To improve the efficiency of its campaigns, LemonDuck has refined and strengthened its techniques for attacking both Windows and Linux by focusing on earlier vulnerabilities and streamlining processes, according to The Hacker News.
The malware known as LemonDuck, an active and robust malware renowned for its botnet and cryptocurrency mining targets, took on more sophisticated actions and intensified its operations, according to Microsoft. The latest version is able to eliminate security checks, spread through e-mails, move laterally, steal credentials, and drop out more tools for human-run operations.

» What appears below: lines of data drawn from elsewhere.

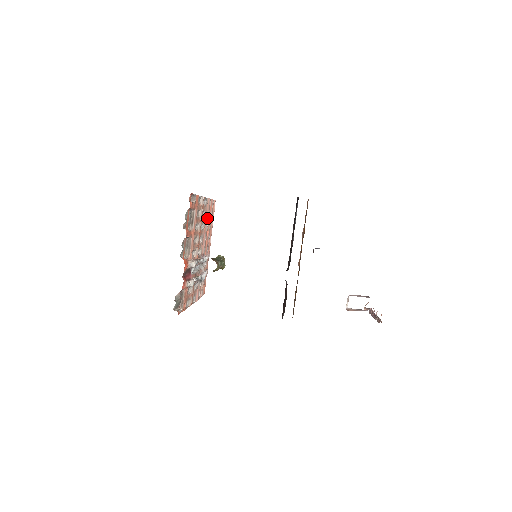
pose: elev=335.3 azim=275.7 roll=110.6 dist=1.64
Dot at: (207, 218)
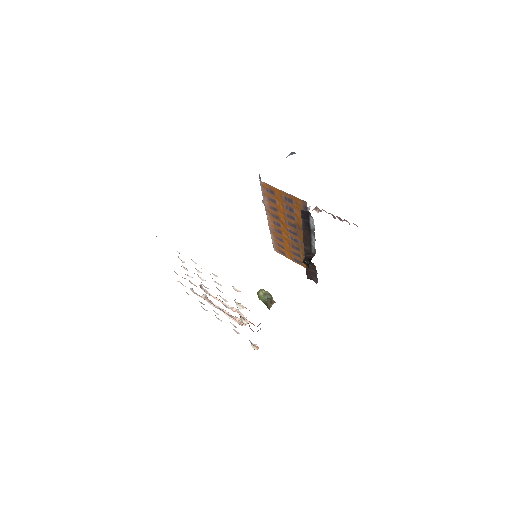
Dot at: occluded
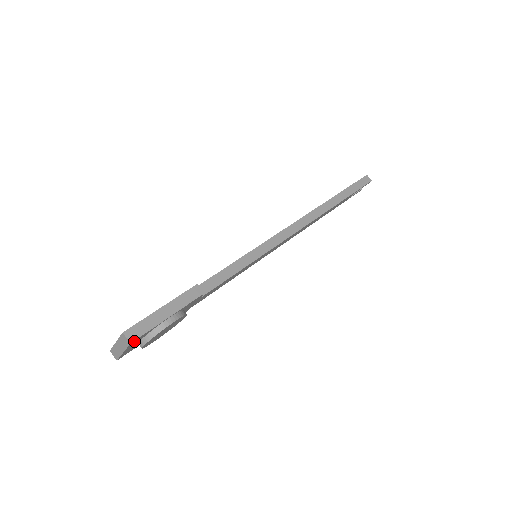
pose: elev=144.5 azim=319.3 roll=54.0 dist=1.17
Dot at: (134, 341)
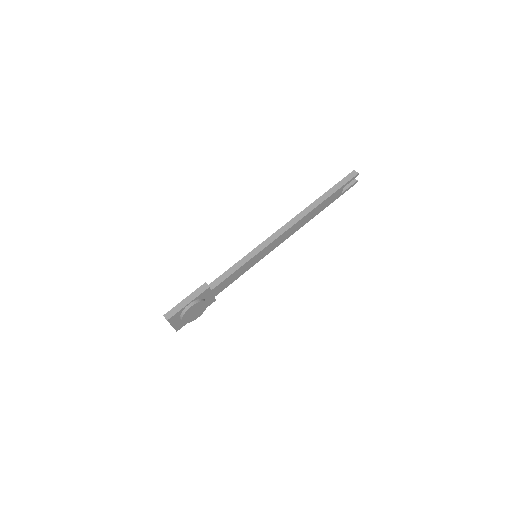
Dot at: (170, 319)
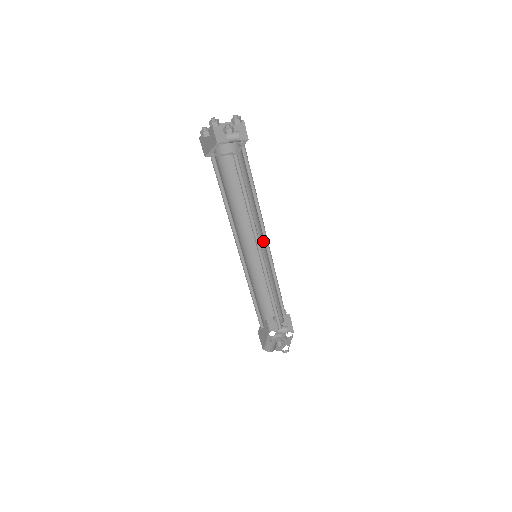
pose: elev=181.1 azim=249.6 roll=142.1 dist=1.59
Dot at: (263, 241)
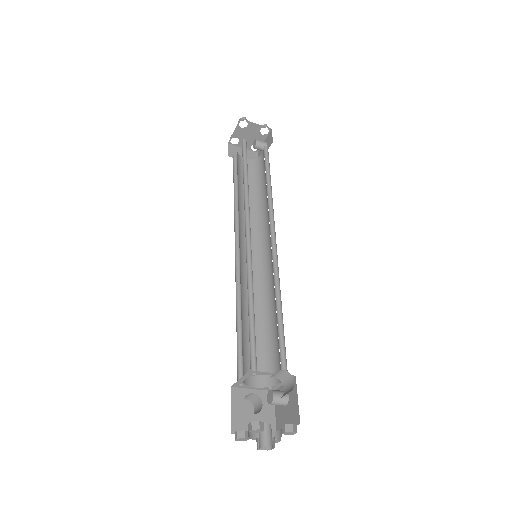
Dot at: (260, 251)
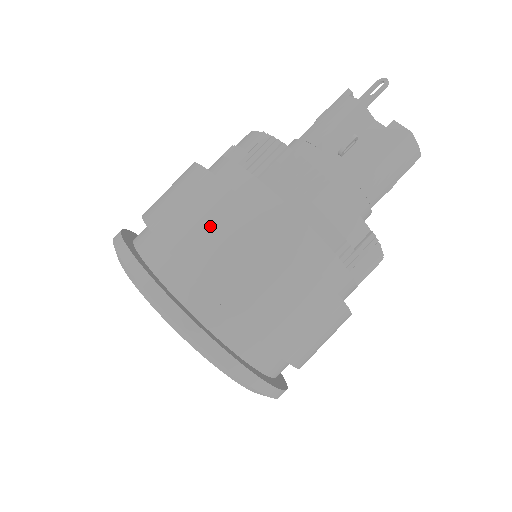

The malware is known for its ability to spread rapidly across an infected network to facilitate information theft and convert machines into cryptocurrency mining bots by using computer resources to illegally mine cryptocurrency. Specifically, LemonDuck acts as a loader for follow-on attacks that involve stealing credentials and installing next-level implants that can serve as a gateway for a number of threats, the most important of which is ransomware.
Another notable tactic is the ability to “remove additional attackers from a compromised device by removing competing software and preventing new infections by fixing the vulnerabilities the attacker was able to access.”
LemonDuck was used by cybercriminals in many countries around the world
Attacks using LemonDuck malware mostly targeted the manufacturing and IoT industries, with most encounters occurring in Russia, Korea, China, France, Germany, India, Canada, Vietnam, and the United States. Furthermore, Microsoft exposed the operations of a second entity, LemonCat, that makes use of LemonDuck to accomplish various goals.
The Cat attack architecture reportedly surfaced around January 2021 and eventually led to attacks that exploited vulnerabilities in Microsoft Exchange Server. Subsequent tampering with the use of Cat domains led to the installation of backdoors, credentials and data theft, as well as the deployment of malware, often a Windows Trojan dubbed Ramnit.
Microsoft went on to say that just because Cat infrastructure is used for more destructive assaults does not indicate that malware infections using Duck infrastructure are any less serious. Instead, this information gives crucial context for comprehending this threat: the same tools, access points, and procedures can be utilized at variable intervals, resulting in greater overall damage than previously anticipated.